* **What you will do**: List each setting where, according to the passage below on elderly women and past sexual violence, the sexual assault took place.
#### Passage for review ####
We were forced breeders, broodmares hunted now as mothers.
We are invisible. Young
aggressors mock our trauma as fictional.
Yet we are in your family, among your friends. We eat at your Thanksgiving table. We are mute, unseen old women singed by the
legacy of sexual violence. Violence that
never found justice or voice. We could not
seek justice because justice was not available to us. We had no name for rape or sexual abuse. No words for the unspeakable. No reference for sexual violence committed by
familiar faces. Sexual assault was part
of our lives. It occurred in our
homes. In our schools. In our churches. At family gatherings. We were invisible girls assaulted in plain
sight. It was what we endured and what
we were blamed for. It was a time when girls
lived at the mercy of male aggressors—sexual predators who frolicked on wide-open
playgrounds. We were their free
amusement.
Now we are elderly women terrified of exposure. We have protected our loved ones from our
sordid pasts even as we live trembling in dark, secret hiding from its pursuit. We know that our families cannot protect
us. Caregivers won’t protect us. Nursing homes, like the archaic maternity
homes where once we cowered, can’t protect us.
No cop with a gun strapped to his hip can protect us from abuse that is permitted.
As the clamor to unseal confidential adoption records grows
steadily louder and increasingly hostile and the public imagines fairytale “reunions,”
#### Excerpted data ####
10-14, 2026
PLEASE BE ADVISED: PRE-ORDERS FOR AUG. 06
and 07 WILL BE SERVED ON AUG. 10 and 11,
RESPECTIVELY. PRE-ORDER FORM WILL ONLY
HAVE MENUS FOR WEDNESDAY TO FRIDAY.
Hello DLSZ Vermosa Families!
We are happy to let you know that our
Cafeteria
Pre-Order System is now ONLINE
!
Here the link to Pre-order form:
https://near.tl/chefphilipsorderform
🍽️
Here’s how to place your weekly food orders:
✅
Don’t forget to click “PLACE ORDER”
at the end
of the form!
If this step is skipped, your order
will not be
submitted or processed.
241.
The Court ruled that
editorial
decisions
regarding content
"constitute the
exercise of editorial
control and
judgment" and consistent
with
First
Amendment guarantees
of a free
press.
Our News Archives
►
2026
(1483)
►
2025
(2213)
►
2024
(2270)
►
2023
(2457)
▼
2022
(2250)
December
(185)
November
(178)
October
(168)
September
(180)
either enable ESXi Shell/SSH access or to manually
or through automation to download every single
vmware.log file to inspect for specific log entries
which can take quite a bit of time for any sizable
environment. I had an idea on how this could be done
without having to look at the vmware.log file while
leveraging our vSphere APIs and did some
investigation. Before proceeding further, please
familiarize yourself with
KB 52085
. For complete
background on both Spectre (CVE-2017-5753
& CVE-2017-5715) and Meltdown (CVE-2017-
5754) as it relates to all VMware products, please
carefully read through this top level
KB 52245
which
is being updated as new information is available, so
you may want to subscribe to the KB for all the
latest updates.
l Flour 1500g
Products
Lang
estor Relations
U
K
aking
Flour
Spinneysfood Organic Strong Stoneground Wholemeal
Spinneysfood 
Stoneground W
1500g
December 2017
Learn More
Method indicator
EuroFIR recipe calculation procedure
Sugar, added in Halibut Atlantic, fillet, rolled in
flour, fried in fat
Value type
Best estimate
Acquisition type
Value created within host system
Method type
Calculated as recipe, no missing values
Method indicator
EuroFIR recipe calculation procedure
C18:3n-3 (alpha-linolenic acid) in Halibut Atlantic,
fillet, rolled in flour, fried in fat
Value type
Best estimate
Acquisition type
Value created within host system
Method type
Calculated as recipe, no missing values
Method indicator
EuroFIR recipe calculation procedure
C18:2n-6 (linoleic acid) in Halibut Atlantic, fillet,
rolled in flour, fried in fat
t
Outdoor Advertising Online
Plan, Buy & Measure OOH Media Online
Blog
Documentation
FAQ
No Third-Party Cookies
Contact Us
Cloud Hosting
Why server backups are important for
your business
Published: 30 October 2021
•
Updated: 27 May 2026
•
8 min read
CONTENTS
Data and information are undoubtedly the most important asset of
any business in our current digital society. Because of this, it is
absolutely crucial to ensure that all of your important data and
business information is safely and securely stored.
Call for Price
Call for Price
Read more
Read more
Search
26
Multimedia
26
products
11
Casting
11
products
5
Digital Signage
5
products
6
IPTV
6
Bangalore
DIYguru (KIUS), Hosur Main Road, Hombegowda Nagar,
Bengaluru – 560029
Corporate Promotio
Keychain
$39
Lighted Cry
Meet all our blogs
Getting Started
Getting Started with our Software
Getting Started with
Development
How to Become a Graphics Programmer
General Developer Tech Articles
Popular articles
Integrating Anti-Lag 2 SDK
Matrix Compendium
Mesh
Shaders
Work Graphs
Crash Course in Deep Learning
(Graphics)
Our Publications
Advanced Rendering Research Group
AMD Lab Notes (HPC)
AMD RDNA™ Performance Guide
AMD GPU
####
* **Answer for the task**:
- Homes
- Schools
- Churches
- Family gatherings